It is interesting to think of these statements concerning 'truth' in imagery, and the way that previous experience and knowledge contributes to perception, in application to the recent outrage over the Plymouth University students in the image below. I saw this image first as a shared Facebook post, where it had already inspired hundreds of comments from two main viewpoints: one deploring the young people's "Nazi" behaviour, and the other arguing why that view was invalid, based on such reasoning as that the young man "making the White Power hand signal" had had his other hand cropped out of the image, but that if the uncropped version was consulted it would become clear that he was making the same gesture with the other hand, which then apparently doesn't signify far-right affiliation. For all I know, making the signal with both hands might make the effect even worse to those affected by its connotations, but in the context of my particular focus on the truth of images, it doesn't matter. What I looked for in the responses to this image, and what I didn't find, was anything which questioned whether the image itself could be trusted. I accept that the likelihood is that these young people really did write things on their own and/or each other's T-shirts. But the image itself is not proof of this. And how interesting that it should appear at a time when immigration, Brexit, nationalism, left v right, Corbin as antisemitist etc, are such critical topics. We can't know, just from this image, whether the scene we see is a record of one product of that climate, or manufactured to create a guaranteed polarising reaction in order to further a specific agenda. Is it effect or cause? The image itself has no way of telling us the answer, which is precisely why it must be questioned, and why photographic imagery is suitable for use as a tool of manipulation, and therefore why this image cannot be taken as truth, in and of itself. Particularly significant, from my point of view, was the instant belief in the truth of this image among educated, articulate, critically-minded friends and colleagues, many of whom work in visual and cultural fields. Why does the positioning of this image in a social media or news context make it more 'true' than the film/art/advertising/political/propagandic images they spend their working life decoding and even distrusting?

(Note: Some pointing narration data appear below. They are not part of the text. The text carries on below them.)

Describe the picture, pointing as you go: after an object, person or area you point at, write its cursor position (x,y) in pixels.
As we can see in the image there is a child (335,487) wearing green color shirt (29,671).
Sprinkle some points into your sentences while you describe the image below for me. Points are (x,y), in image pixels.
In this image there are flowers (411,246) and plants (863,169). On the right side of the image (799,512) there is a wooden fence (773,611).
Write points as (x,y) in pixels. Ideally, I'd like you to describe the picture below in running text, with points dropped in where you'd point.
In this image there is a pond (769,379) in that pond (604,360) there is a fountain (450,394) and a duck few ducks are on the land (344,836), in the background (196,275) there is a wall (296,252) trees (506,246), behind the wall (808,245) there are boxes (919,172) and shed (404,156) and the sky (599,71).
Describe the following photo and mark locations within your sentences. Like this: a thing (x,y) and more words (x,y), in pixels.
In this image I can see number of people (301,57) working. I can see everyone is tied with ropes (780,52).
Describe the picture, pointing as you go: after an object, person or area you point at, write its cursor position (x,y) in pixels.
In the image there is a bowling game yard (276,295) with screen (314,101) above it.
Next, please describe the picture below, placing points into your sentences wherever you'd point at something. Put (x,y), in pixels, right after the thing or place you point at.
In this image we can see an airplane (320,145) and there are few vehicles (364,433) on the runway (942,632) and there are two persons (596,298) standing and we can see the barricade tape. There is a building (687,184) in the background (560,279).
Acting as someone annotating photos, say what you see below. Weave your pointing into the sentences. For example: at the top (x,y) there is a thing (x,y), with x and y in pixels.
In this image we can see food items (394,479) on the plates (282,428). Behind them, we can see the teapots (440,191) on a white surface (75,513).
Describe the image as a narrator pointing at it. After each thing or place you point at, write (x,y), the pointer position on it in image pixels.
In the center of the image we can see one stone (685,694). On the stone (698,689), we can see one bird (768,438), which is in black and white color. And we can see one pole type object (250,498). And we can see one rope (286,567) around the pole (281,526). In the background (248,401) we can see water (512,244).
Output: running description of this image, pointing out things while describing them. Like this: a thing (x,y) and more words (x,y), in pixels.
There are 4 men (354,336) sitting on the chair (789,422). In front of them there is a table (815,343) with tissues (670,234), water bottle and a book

I recently heard Richard Broomhall speak at the premiere of his film Got You Mouse, a Peninsula Arts Film Commission, about an AI tool he had used to map the movements of soldiers in some of the archive footage, and which he claimed could then be used to replicate those movements. He used the case of this video (below) of Obama as an example.
We cannot trust images. We cannot assume that the context of a news website makes this rule inapplicable. We cannot continue reacting without thought to whichever images confirm our beliefs. Images are manipulation. Images are manipulated. The camera lies.